But then I realized that he might have been misled by this statement on the AMTSO home page:

AMTSO membership is open to academics, reviewers, publications, testers and vendors, subject to guidelines determined by AMTSO.

I believe that this wording was chosen to highlight our expected membership, rather than to limit it to those named groups. It would have been naive to assume that organizations whose revenue stream isn’t significantly impacted by the state of testing would be queuing up to pay for full membership. And while the “subject to guidelines” proviso may sound a little like Weaselspeak, I think that’s intended to give the organization means to filter out-and-out destructive behaviour and mischief-making, not reasoned debate over differences of opinion. (Anyone who thinks that an AMTSO meeting could ever be a meek assembly of nodding heads knows little of the security industry!)

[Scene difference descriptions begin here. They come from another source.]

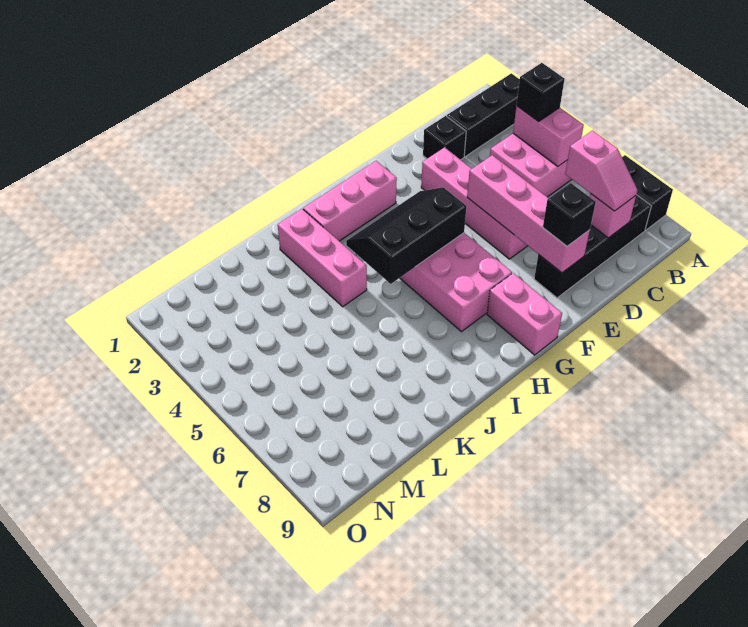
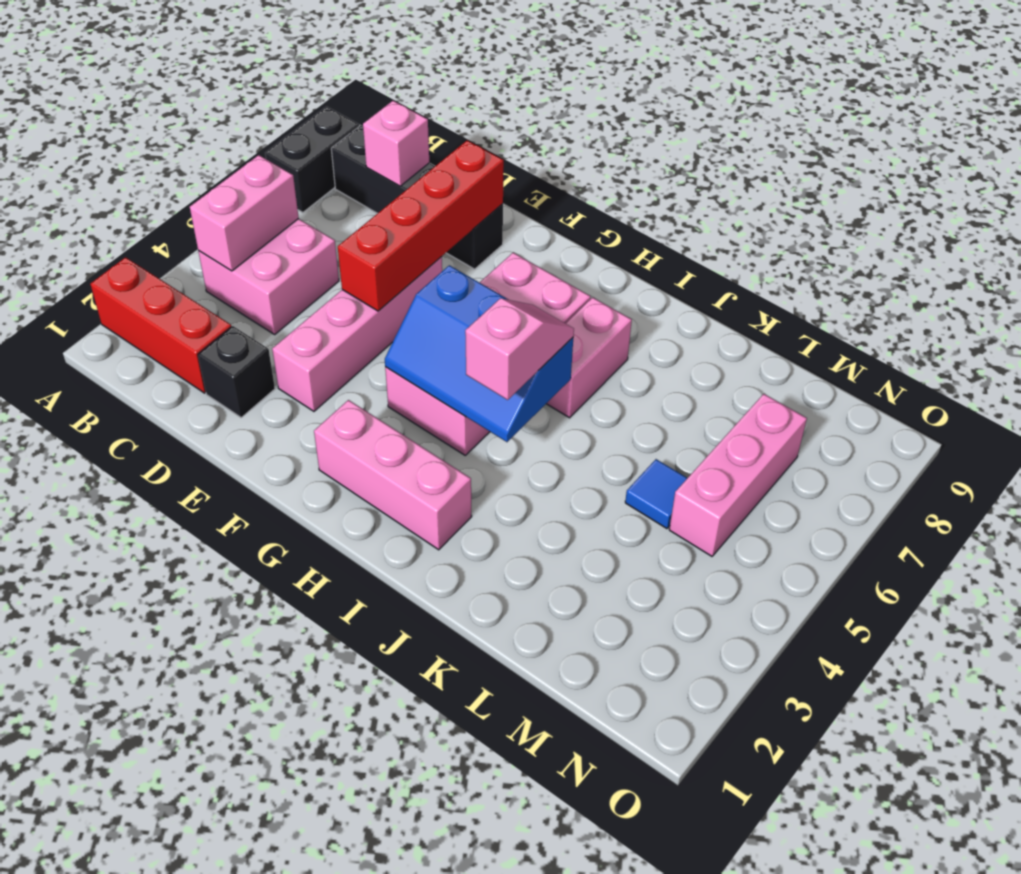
black brick A2:C2 level 1 -> red brick A2:C2 level 1
black brick B4 level 3 -> none
pink slope C7:C8 level 3 top 7 -> pink slope I4:I5 level 3 top 4
pink brick E5:E8 level 2 -> red brick E5:E8 level 2
black brick E8 level 3 -> none
black slope G4:I5 level 2 top 5 -> blue slope G4:I5 level 2 top 5
pink brick G8:G9 level 1 -> pink brick I6:I7 level 1
pink brick J2:J4 level 1 -> pink brick M5:M7 level 1
none -> blue tile L5 level 1

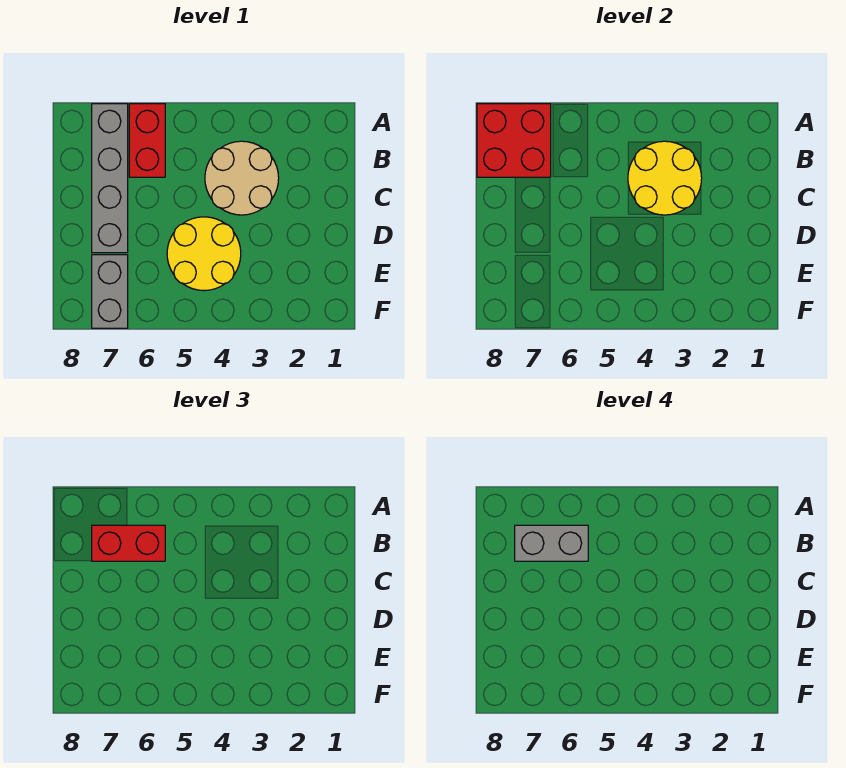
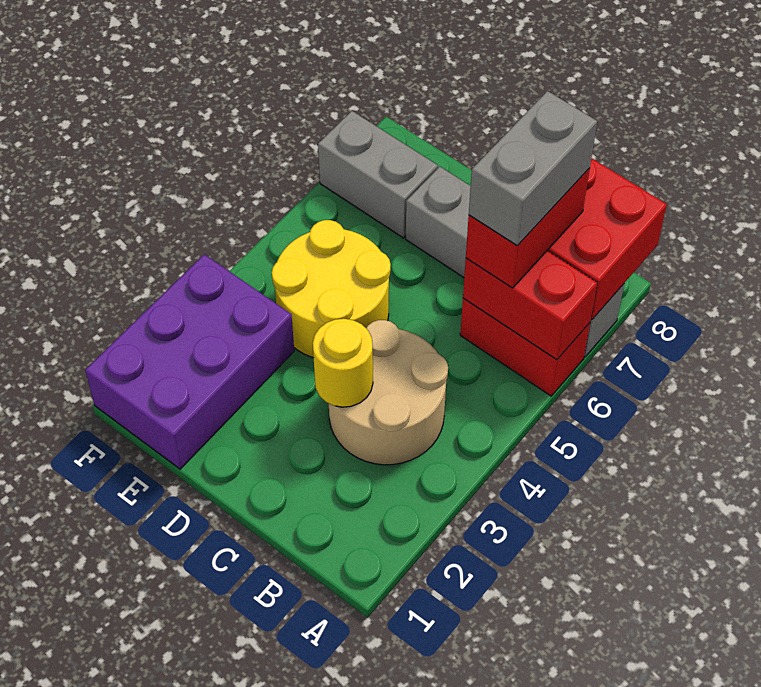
none -> red brick A6:B6 level 2
yellow round brick B3:C4 level 2 -> yellow round brick C3 level 2
none -> purple brick E1:F3 level 1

As a matter of fact, the participation of knowledgeable techs from outside the security industry was a cornerstone of the foundation and evolution of AVIEN (the Anti-Virus Information Exchange Network, in which I’ve been active for many years. In its early years, there was suspicion on both sides of the vendor/customer divide: vendors were afraid that darkside sample trading and whispering campaigns were taking place on closed lists, while customers wanted a marketing-free zone. Over time, we found that the real strength of the organization was the exchange of information between technically knowledgeable customers and their counterparts in the security industry, and AVIEN merged with the Anti-Virus Information and Early Warning group, its sister organization. I don’t think AMTSO needs to learn that lesson all over again, but perhaps it needs to make it clearer that it has already benefited from that earlier experience.